Every measurement is done with some error because no sensor is perfect. That error, once quantified and statistically analysed, is turned into an uncertainty. We therefore express the result of the measurement as (reading ± uncertainty) unit. It means that the true value can lie anywhere in an interval bounded by (reading - uncertainty) and (reading + uncertainty). We can manipulate the uncertainty so we are 88, 95, 98 or 99% confident the true value is in this interval (through the normal law and the stats we made), but we have no way to say exactly where.
Every sensor can operate in a certain range where its measurements results are deemed valid.

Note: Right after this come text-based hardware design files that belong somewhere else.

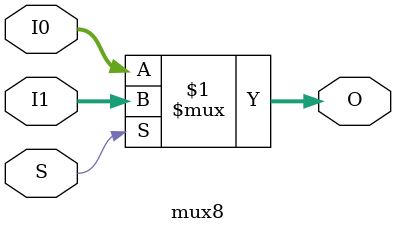
<source format=v>
`timescale 1ns / 1ps
module mux8(
    input [7:0] I0,
    input [7:0] I1,
    output [7:0] O,
    input S
    );
	assign O = S?I1:I0;

endmodule

</source>
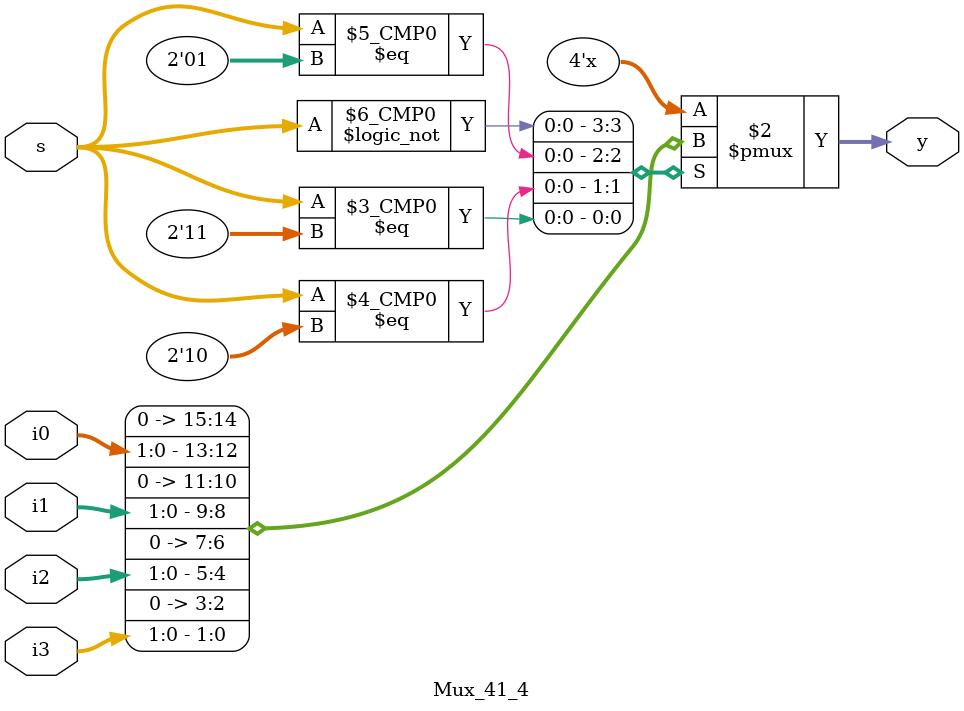
<source format=v>
`timescale 1ns / 1ps


module Mux_41_4(
    input [1:0] i0, i1, i2, i3,
    input [1:0] s,
    output reg [3:0] y
);

always @(*) begin
    case(s)
        2'b00: y = {2'b00, i0};
        2'b01: y = {2'b00, i1};
        2'b10: y = {2'b00, i2};
        2'b11: y = {2'b00, i3};
        default: y = 4'b0000;
    endcase
end

endmodule

</source>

This range is bounded by the saturation level, for high values, and the noise level, for low values.
Data is the part of the recorded signal that makes sense in the current context. For example, imaging sensors can record valid signal with little uncertainty for light outside of the human visible spectrum. They yield valid RGB values, yet, this is non-data (in the context of consumer photography), because it is non-color. That’s where humans take over technics and exercise their judgment over some signal to decide if they trust it or not.

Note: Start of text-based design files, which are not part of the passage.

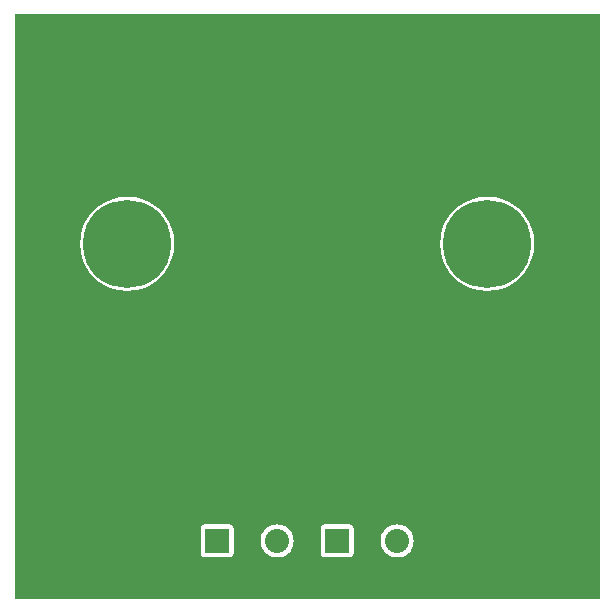
<source format=gbr>
G04 start of page 3 for group 1 idx 1 *
G04 Title: (unknown), solder *
G04 Creator: pcb 4.0.2 *
G04 CreationDate: Mon Feb 22 17:57:16 2021 UTC *
G04 For: ndholmes *
G04 Format: Gerber/RS-274X *
G04 PCB-Dimensions (mil): 2000.00 2000.00 *
G04 PCB-Coordinate-Origin: lower left *
%MOIN*%
%FSLAX25Y25*%
%LNBOTTOM*%
%ADD21C,0.0480*%
%ADD20C,0.1285*%
%ADD19C,0.0800*%
%ADD18C,0.2937*%
%ADD17C,0.0001*%
G54D17*G36*
X159976Y197500D02*X197500D01*
Y2500D01*
X159976D01*
Y105270D01*
X160000Y105268D01*
X162461Y105461D01*
X164862Y106038D01*
X167142Y106982D01*
X169247Y108272D01*
X171124Y109876D01*
X172728Y111753D01*
X174018Y113858D01*
X174962Y116138D01*
X175539Y118539D01*
X175684Y121000D01*
X175539Y123461D01*
X174962Y125862D01*
X174018Y128142D01*
X172728Y130247D01*
X171124Y132124D01*
X169247Y133728D01*
X167142Y135018D01*
X164862Y135962D01*
X162461Y136539D01*
X160000Y136732D01*
X159976Y136730D01*
Y197500D01*
G37*
G36*
X129992D02*X159976D01*
Y136730D01*
X157539Y136539D01*
X155138Y135962D01*
X152858Y135018D01*
X150753Y133728D01*
X148876Y132124D01*
X147272Y130247D01*
X145982Y128142D01*
X145038Y125862D01*
X144461Y123461D01*
X144268Y121000D01*
X144461Y118539D01*
X145038Y116138D01*
X145982Y113858D01*
X147272Y111753D01*
X148876Y109876D01*
X150753Y108272D01*
X152858Y106982D01*
X155138Y106038D01*
X157539Y105461D01*
X159976Y105270D01*
Y2500D01*
X129992D01*
Y16484D01*
X130000Y16483D01*
X130863Y16551D01*
X131705Y16753D01*
X132505Y17084D01*
X133243Y17537D01*
X133901Y18099D01*
X134463Y18757D01*
X134916Y19495D01*
X135247Y20295D01*
X135449Y21137D01*
X135500Y22000D01*
X135449Y22863D01*
X135247Y23705D01*
X134916Y24505D01*
X134463Y25243D01*
X133901Y25901D01*
X133243Y26463D01*
X132505Y26916D01*
X131705Y27247D01*
X130863Y27449D01*
X130000Y27517D01*
X129992Y27516D01*
Y197500D01*
G37*
G36*
X110000D02*X129992D01*
Y27516D01*
X129137Y27449D01*
X128295Y27247D01*
X127495Y26916D01*
X126757Y26463D01*
X126099Y25901D01*
X125537Y25243D01*
X125084Y24505D01*
X124753Y23705D01*
X124551Y22863D01*
X124483Y22000D01*
X124551Y21137D01*
X124753Y20295D01*
X125084Y19495D01*
X125537Y18757D01*
X126099Y18099D01*
X126757Y17537D01*
X127495Y17084D01*
X128295Y16753D01*
X129137Y16551D01*
X129992Y16484D01*
Y2500D01*
X110000D01*
Y16507D01*
X114235Y16514D01*
X114465Y16569D01*
X114683Y16659D01*
X114884Y16783D01*
X115064Y16936D01*
X115217Y17116D01*
X115341Y17317D01*
X115431Y17535D01*
X115486Y17765D01*
X115500Y18000D01*
X115486Y26235D01*
X115431Y26465D01*
X115341Y26683D01*
X115217Y26884D01*
X115064Y27064D01*
X114884Y27217D01*
X114683Y27341D01*
X114465Y27431D01*
X114235Y27486D01*
X114000Y27500D01*
X110000Y27493D01*
Y197500D01*
G37*
G36*
X89992D02*X110000D01*
Y27493D01*
X105765Y27486D01*
X105535Y27431D01*
X105317Y27341D01*
X105116Y27217D01*
X104936Y27064D01*
X104783Y26884D01*
X104659Y26683D01*
X104569Y26465D01*
X104514Y26235D01*
X104500Y26000D01*
X104514Y17765D01*
X104569Y17535D01*
X104659Y17317D01*
X104783Y17116D01*
X104936Y16936D01*
X105116Y16783D01*
X105317Y16659D01*
X105535Y16569D01*
X105765Y16514D01*
X106000Y16500D01*
X110000Y16507D01*
Y2500D01*
X89992D01*
Y16484D01*
X90000Y16483D01*
X90863Y16551D01*
X91705Y16753D01*
X92505Y17084D01*
X93243Y17537D01*
X93901Y18099D01*
X94463Y18757D01*
X94916Y19495D01*
X95247Y20295D01*
X95449Y21137D01*
X95500Y22000D01*
X95449Y22863D01*
X95247Y23705D01*
X94916Y24505D01*
X94463Y25243D01*
X93901Y25901D01*
X93243Y26463D01*
X92505Y26916D01*
X91705Y27247D01*
X90863Y27449D01*
X90000Y27517D01*
X89992Y27516D01*
Y197500D01*
G37*
G36*
X70000D02*X89992D01*
Y27516D01*
X89137Y27449D01*
X88295Y27247D01*
X87495Y26916D01*
X86757Y26463D01*
X86099Y25901D01*
X85537Y25243D01*
X85084Y24505D01*
X84753Y23705D01*
X84551Y22863D01*
X84483Y22000D01*
X84551Y21137D01*
X84753Y20295D01*
X85084Y19495D01*
X85537Y18757D01*
X86099Y18099D01*
X86757Y17537D01*
X87495Y17084D01*
X88295Y16753D01*
X89137Y16551D01*
X89992Y16484D01*
Y2500D01*
X70000D01*
Y16507D01*
X74235Y16514D01*
X74465Y16569D01*
X74683Y16659D01*
X74884Y16783D01*
X75064Y16936D01*
X75217Y17116D01*
X75341Y17317D01*
X75431Y17535D01*
X75486Y17765D01*
X75500Y18000D01*
X75486Y26235D01*
X75431Y26465D01*
X75341Y26683D01*
X75217Y26884D01*
X75064Y27064D01*
X74884Y27217D01*
X74683Y27341D01*
X74465Y27431D01*
X74235Y27486D01*
X74000Y27500D01*
X70000Y27493D01*
Y197500D01*
G37*
G36*
X39976D02*X70000D01*
Y27493D01*
X65765Y27486D01*
X65535Y27431D01*
X65317Y27341D01*
X65116Y27217D01*
X64936Y27064D01*
X64783Y26884D01*
X64659Y26683D01*
X64569Y26465D01*
X64514Y26235D01*
X64500Y26000D01*
X64514Y17765D01*
X64569Y17535D01*
X64659Y17317D01*
X64783Y17116D01*
X64936Y16936D01*
X65116Y16783D01*
X65317Y16659D01*
X65535Y16569D01*
X65765Y16514D01*
X66000Y16500D01*
X70000Y16507D01*
Y2500D01*
X39976D01*
Y105270D01*
X40000Y105268D01*
X42461Y105461D01*
X44862Y106038D01*
X47142Y106982D01*
X49247Y108272D01*
X51124Y109876D01*
X52728Y111753D01*
X54018Y113858D01*
X54962Y116138D01*
X55539Y118539D01*
X55684Y121000D01*
X55539Y123461D01*
X54962Y125862D01*
X54018Y128142D01*
X52728Y130247D01*
X51124Y132124D01*
X49247Y133728D01*
X47142Y135018D01*
X44862Y135962D01*
X42461Y136539D01*
X40000Y136732D01*
X39976Y136730D01*
Y197500D01*
G37*
G36*
X2500D02*X39976D01*
Y136730D01*
X37539Y136539D01*
X35138Y135962D01*
X32858Y135018D01*
X30753Y133728D01*
X28876Y132124D01*
X27272Y130247D01*
X25982Y128142D01*
X25038Y125862D01*
X24461Y123461D01*
X24268Y121000D01*
X24461Y118539D01*
X25038Y116138D01*
X25982Y113858D01*
X27272Y111753D01*
X28876Y109876D01*
X30753Y108272D01*
X32858Y106982D01*
X35138Y106038D01*
X37539Y105461D01*
X39976Y105270D01*
Y2500D01*
X2500D01*
Y197500D01*
G37*
G54D18*X160000Y121000D03*
X40000D03*
G54D17*G36*
X106000Y26000D02*Y18000D01*
X114000D01*
Y26000D01*
X106000D01*
G37*
G54D19*X130000Y22000D03*
G54D17*G36*
X66000Y26000D02*Y18000D01*
X74000D01*
Y26000D01*
X66000D01*
G37*
G54D19*X90000Y22000D03*
G54D20*G54D21*M02*

</source>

The noise can be seen as some random quantity, taking random values bounded by the uncertainty, and added on top of the theoretically clean signal. But that’s only a model to represent things. Other models represent it as a value multiplying the theoretically clean signal. Depending the nature of the noise you are dealing with, one or the other applies best.
For each pixel, we don’t know exactly how much noise there is, but we can predict it will be inside some bounds. So, |noise| \leq |uncertainty|, and let’s say any individual reading = true\,value + noise, so true\,value lies between (reading - uncertainty) and (reading + uncertainty) with 98% of confidence.

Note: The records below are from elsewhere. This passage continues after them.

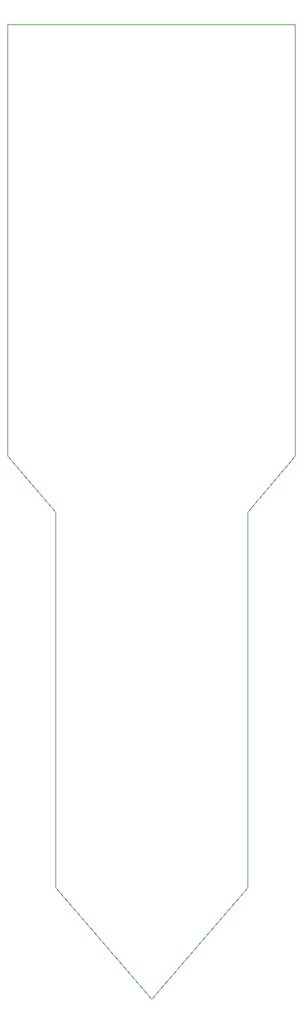
<source format=gbr>
G04 #@! TF.GenerationSoftware,KiCad,Pcbnew,7.0.8*
G04 #@! TF.CreationDate,2024-01-24T14:29:51-05:00*
G04 #@! TF.ProjectId,ESP32 Soil Moisture Sensor,45535033-3220-4536-9f69-6c204d6f6973,rev?*
G04 #@! TF.SameCoordinates,Original*
G04 #@! TF.FileFunction,Profile,NP*
%FSLAX46Y46*%
G04 Gerber Fmt 4.6, Leading zero omitted, Abs format (unit mm)*
G04 Created by KiCad (PCBNEW 7.0.8) date 2024-01-24 14:29:51*
%MOMM*%
%LPD*%
G01*
G04 APERTURE LIST*
G04 #@! TA.AperFunction,Profile*
%ADD10C,0.100000*%
G04 #@! TD*
G04 APERTURE END LIST*
D10*
X137000000Y-167000000D02*
X149000000Y-181000000D01*
X137000000Y-120000000D02*
X137000000Y-167000000D01*
X131000000Y-113000000D02*
X137000000Y-120000000D01*
X131000000Y-59000000D02*
X131000000Y-113000000D01*
X167000000Y-59000000D02*
X131000000Y-59000000D01*
X167000000Y-113000000D02*
X167000000Y-59000000D01*
X161000000Y-120000000D02*
X167000000Y-113000000D01*
X161000000Y-167000000D02*
X161000000Y-120000000D01*
X149000000Y-181000000D02*
X161000000Y-167000000D01*
M02*

</source>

If |reading| \leq |uncertainty|, then it means true\, value \leq noise \leq uncertainty, so the true value you are trying to measure is below the uncertainty of your sensor. How could you assign meaning to a measurement result that is more “precise” than the uncertainty of your sensor itself ? For this value, your error bounds are equal to at least 100% of the true value. So… is that not enough to call that data clipping ?
Having a signal doesn’t mean you have data. There is a science that aims at giving meaning to signals, it’s metrology.
By the way, see here what I did ? All the way, we are working with bounds. We don’t know the true value, and we can’t know it, but we know for sure it’s inside some bounds we can express with a good level of confidence. All we know are bounds.
However, thinking in terms of probability intervals is not the same thing as trying to hit the bull’s eye of some convenient target. It’s like driving alone on a very large road with no central line. You see the left border, the right border, you know you need to stay in-between while avoiding cars coming from the other way, but can you tell exactly where the middle is ? And do you even care ?